Cancer is fundamentally a disease characterized by the uncontrolled division of abnormal cells that invade and destroy healthy tissue. At its core, every cancer is a genetic disease because it arises from damage or alterations to a cell’s DNA. However, while all cancers are genetic, only a small minority—about 5 to 10 percent—are truly hereditary, caused by a genetic mutation passed down from a parent. This distinction between a genetic change and an inherited predisposition is the central point in understanding cancer risk.
Genetic Changes: Inherited vs. Acquired
The genetic alterations that initiate cancer can be categorized into two distinct types based on when and where they occur in the body. Germline mutations are alterations present in the DNA of the sperm or egg cell, which are then passed from parent to child. Because the mutation is present in the fertilized egg, this genetic change is copied into every single cell of the body as the person develops. These germline mutations define hereditary cancer syndromes, conferring an increased risk of cancer from birth.
In contrast, somatic mutations are acquired at some point during a person’s lifetime and are confined only to specific cells or tissues. These acquired changes are not present in the reproductive cells and therefore cannot be passed on to offspring. The vast majority of cancer cases, roughly 90 to 95 percent, result from these somatic mutations accumulating over time. This difference explains why cancer often appears suddenly in a person with no relevant family history, as the cancer-causing mutations developed in a single cell during that person’s life.
The Direct Role of Heredity
Hereditary cancer syndromes involve the inheritance of a faulty gene, which gives a person a “head start” on the path to cancer development. These inherited mutations typically occur in high-penetrance genes that play a role in DNA repair or cell growth regulation. For instance, the BRCA1 and BRCA2 genes are tumor suppressor genes responsible for repairing damaged DNA.
A person who inherits a non-working copy of one of these genes already starts life with one genetic “hit” toward cancer. This significantly elevates their lifetime risk for specific cancers, such as breast, ovarian, and prostate cancer, compared to the general population. Similarly, mutations in genes like MLH1 and MSH2, associated with Lynch syndrome, impair the body’s ability to correct errors made during DNA replication.
Other inherited syndromes, such as Li-Fraumeni syndrome, involve mutations in the TP53 tumor suppressor gene. Inheriting a faulty copy of TP53 significantly increases the risk for multiple, rare, early-onset cancers. These inherited cancer syndromes are characterized by cancer occurring at younger ages and often involving multiple primary tumors. However, even with a high-penetrance germline mutation, cancer is not guaranteed.
How Acquired Mutations Drive Cancer
The majority of cancer cases are driven by acquired, or somatic, mutations that arise from damage to a cell’s DNA after birth. These mutations are not present in the germline and are often a result of exposure to environmental factors, lifestyle choices, or random errors during normal cell processes. For example, tobacco smoke contains numerous chemical carcinogens that directly damage DNA in lung cells, leading to the mutations necessary for lung cancer development.
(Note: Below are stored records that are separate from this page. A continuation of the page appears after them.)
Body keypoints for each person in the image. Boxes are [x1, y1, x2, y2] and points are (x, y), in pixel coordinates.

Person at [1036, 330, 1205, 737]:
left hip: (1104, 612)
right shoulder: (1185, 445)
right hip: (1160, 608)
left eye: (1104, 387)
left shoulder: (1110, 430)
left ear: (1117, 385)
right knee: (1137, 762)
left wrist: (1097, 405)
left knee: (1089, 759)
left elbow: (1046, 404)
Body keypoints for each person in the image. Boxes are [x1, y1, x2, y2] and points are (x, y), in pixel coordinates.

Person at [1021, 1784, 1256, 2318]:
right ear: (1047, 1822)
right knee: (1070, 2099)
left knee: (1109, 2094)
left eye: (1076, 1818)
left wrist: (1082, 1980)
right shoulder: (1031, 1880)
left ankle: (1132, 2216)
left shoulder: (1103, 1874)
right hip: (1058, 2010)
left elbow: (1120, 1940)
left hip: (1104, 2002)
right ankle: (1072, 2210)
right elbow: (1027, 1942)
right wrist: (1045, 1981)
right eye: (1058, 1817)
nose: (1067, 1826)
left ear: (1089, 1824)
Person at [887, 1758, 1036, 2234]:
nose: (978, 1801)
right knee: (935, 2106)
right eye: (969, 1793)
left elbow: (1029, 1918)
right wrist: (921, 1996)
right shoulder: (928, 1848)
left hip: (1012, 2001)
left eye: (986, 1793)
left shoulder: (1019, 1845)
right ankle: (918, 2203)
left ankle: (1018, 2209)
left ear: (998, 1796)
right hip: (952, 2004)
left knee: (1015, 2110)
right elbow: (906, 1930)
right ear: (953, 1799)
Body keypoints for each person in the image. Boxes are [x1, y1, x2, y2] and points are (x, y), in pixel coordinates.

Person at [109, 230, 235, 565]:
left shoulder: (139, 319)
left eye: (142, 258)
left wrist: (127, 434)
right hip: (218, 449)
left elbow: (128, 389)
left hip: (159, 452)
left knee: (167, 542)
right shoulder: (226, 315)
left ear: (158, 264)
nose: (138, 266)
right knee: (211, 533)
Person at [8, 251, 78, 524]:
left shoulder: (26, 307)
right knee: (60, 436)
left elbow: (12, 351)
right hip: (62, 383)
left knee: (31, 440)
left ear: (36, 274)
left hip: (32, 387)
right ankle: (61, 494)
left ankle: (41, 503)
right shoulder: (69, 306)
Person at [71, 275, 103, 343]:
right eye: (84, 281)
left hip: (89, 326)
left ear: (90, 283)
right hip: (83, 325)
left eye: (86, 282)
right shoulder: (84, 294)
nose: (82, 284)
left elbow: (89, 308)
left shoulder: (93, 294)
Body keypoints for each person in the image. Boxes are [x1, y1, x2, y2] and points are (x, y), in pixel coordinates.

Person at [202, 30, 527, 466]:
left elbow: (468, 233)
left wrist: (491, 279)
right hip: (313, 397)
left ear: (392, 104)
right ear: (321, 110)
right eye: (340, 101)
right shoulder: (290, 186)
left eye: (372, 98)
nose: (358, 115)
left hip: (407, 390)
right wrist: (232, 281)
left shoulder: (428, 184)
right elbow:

Ultraviolet (UV) radiation from the sun is a well-known external factor that causes specific types of DNA damage in skin cells, which can result in melanoma or other skin cancers. Internal factors also contribute to the accumulation of somatic mutations. Every time a cell divides, there is a chance for the DNA replication machinery to make a mistake, leading to an error that is not corrected by the cell’s repair systems.
Over a lifetime, these random, uncorrected replication errors accumulate throughout the body. The risk of acquiring these somatic mutations is directly related to a person’s age, which is why the vast majority of non-hereditary cancers occur in older adults. Chronic inflammation, often caused by infections like the human papillomavirus (HPV) or hepatitis B, can also continuously damage DNA and accelerate the accumulation of acquired mutations.
Cancer Development: A Multi-Hit Process
The development of cancer is best explained by the multi-hit hypothesis, which posits that a single genetic mutation is rarely enough to transform a normal cell into a malignant one. Instead, a series of accumulated genetic alterations—or “hits”—are required to disable the cell’s natural growth controls and repair mechanisms. This process typically involves multiple mutations in both tumor suppressor genes and proto-oncogenes.
In cases of sporadic cancer, all of the necessary mutations must be acquired during a person’s lifetime through environmental exposure or replication errors. This sequential accumulation of hits takes a long time, which accounts for the typical late age of onset for most cancers. Inherited cancers, however, follow a different timeline because the first hit is already present in every cell from birth.
A person with a germline mutation only needs to acquire one or two more somatic hits to a specific cell for the cancer process to be initiated. This reduced number of required subsequent events explains why hereditary cancers often manifest decades earlier than their sporadic counterparts. Understanding this multi-hit process is important for risk assessment, as a strong family history suggests an inherited first hit, which often prompts earlier and more intensive cancer screening protocols.